Your task: Echo the stretch of the album article from "Fine Upstanding Citizen is" through "and Carole King." word for word.

Passage for review:
Studio album by Maia Sharp
- Released: March 22, 2005
- Genre: Pop/rock
- Label: Koch
- Producer: Mark Addison, Brad Jones, Maia Sharp, Randy Sharp

Maia Sharp chronology
| Maia Sharp (2002) | Upstanding Citizen (2005) | Echo (2009) |

= Fine Upstanding Citizen =

Fine Upstanding Citizen is a 2005 album by American singer-songwriter Maia Sharp.

==Reception==
Writing for Allmusic, Thom Jurek gave the album three and a half stars out of five. He said that it "won't set the charts on fire" but called it "a mature mark from an under-the-radar artist". He cited the track "Fall Like Margarite" as a highlight, calling it "simply gorgeous." Ronni Radner of Out called the album "an impressive set of thoughtfully crafted songs" and said that it "pays a definite homage to [...] trailblazing femme troubadours" like Bonnie Raitt, Rickie Lee Jones and Carole King.

Listed entries:
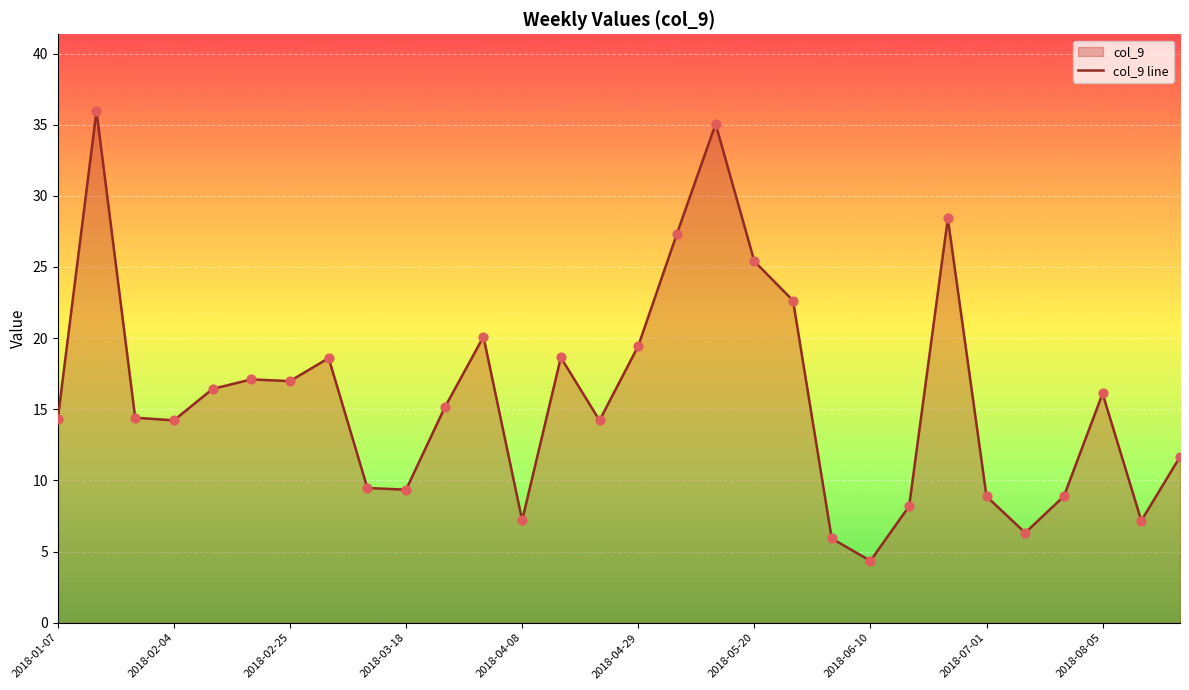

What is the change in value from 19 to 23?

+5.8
--
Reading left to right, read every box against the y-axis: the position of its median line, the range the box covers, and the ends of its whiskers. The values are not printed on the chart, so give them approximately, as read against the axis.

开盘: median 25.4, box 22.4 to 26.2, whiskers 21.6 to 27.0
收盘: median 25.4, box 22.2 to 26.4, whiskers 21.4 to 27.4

Task output:
Fine Upstanding Citizen is a 2005 album by American singer-songwriter Maia Sharp.

==Reception==
Writing for Allmusic, Thom Jurek gave the album three and a half stars out of five. He said that it "won't set the charts on fire" but called it "a mature mark from an under-the-radar artist". He cited the track "Fall Like Margarite" as a highlight, calling it "simply gorgeous." Ronni Radner of Out called the album "an impressive set of thoughtfully crafted songs" and said that it "pays a definite homage to [...] trailblazing femme troubadours" like Bonnie Raitt, Rickie Lee Jones and Carole King.